Researcher in the Kone Foundation funded project The Museum as a Forum for Experiential Publishing of Research 2024-2025.

virpi.kaukio@uef.fi | +358 50 437 0042

Virpi Kaukio is a researcher in environmental aesthetics, who in her PhD thesis (UEF 2013) examined the complex relationship between the environmental experiences offered by art and fiction and the environments experienced physically on site. More recently, Kaukio has been studying intangible cultural heritage and the changes in the use of mires and the cultural relationship with nature (Mire Trend research project, UEF, Kone Foundation, 2020-2023). Kaukio became interested in museums as a platform for experiential publishing during her work experience (Riihisaari – Savonlinna Museum 2019) and while studying museology (Jyväskylä Open University 2023), when she drafted sketches on the possibilities of a multisensory museum.

This project of museum as a platform for experiential publishing of research explores ways to make visible information or research processes that are challenging or impossible to publish through traditional scientific publishing channels. The study examines experiential or so-called tacit knowledge, which is difficult to verbalize and conceptualize, from the perspective of aesthetics and sensory research.

The central idea behind publishing differently is to make information more equally accessible and pluralistic. For the museum, new ways provide a means to contribute to the social debate. For researchers, the museum can offer new channels for publishing research. Because a museum operates spatially and three-dimensionally, activating all the senses, its means of presentation are more responsive to individual and community experience and live cultural heritage as a process.

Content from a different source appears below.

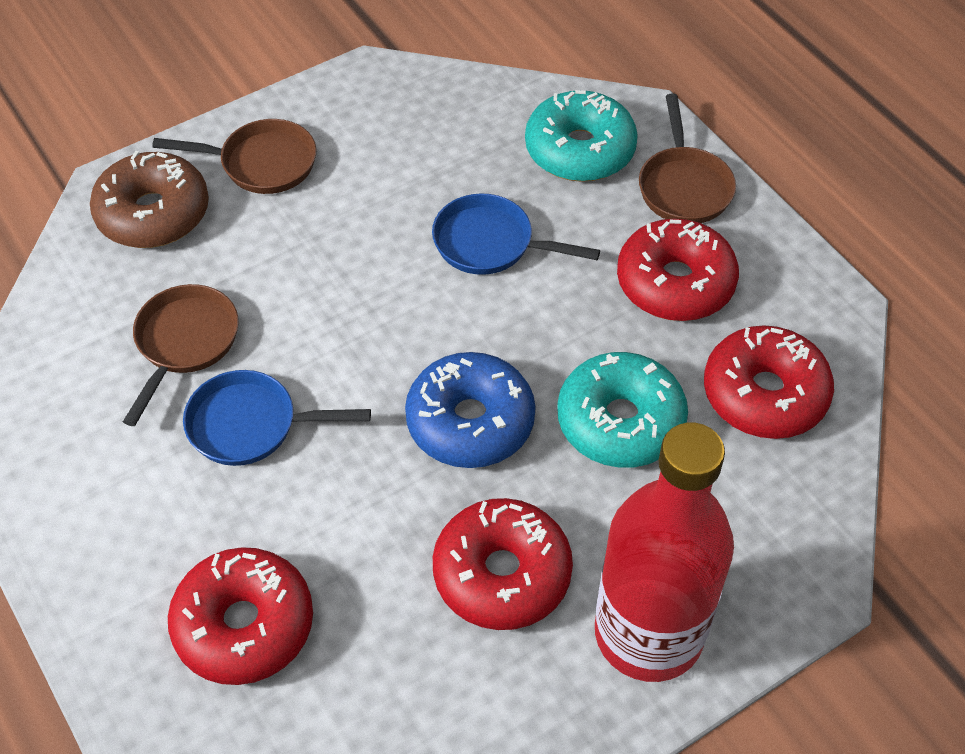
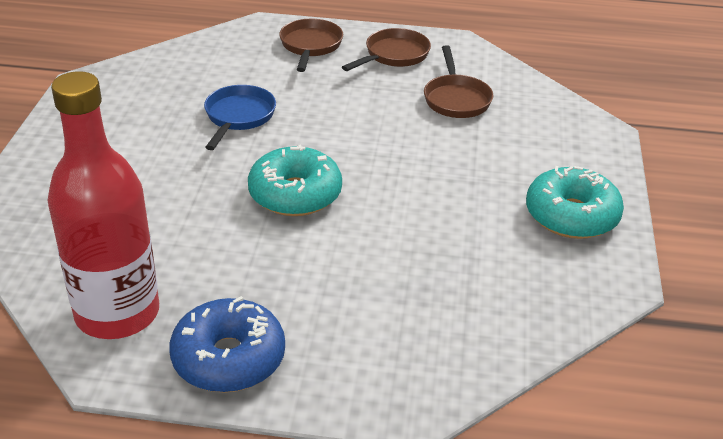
blue pan: [183,370,371,466] [432,194,600,275] = 2 -> [204,85,276,150] = 1
brown donut: [90,151,209,248] = 1 -> none = 0
red donut: [168,547,313,685] [433,498,573,630] [617,219,739,321] [704,325,834,439] = 4 -> none = 0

The project is carried out by Virpi Kaukio at the University of Eastern Finland and funded by the Kone Foundation 2024-2025. The research will be conducted through observation and interviews with researchers, artists, museum professionals and other people involved in experimental activities in museums. The materials will be analyzed using environmental aesthetics, ethnographic and neo-materialist research methods, and art and cultural studies perspectives. In addition to scientific articles, the project will produce practical guidelines for those planning to publish experimental research in a museum.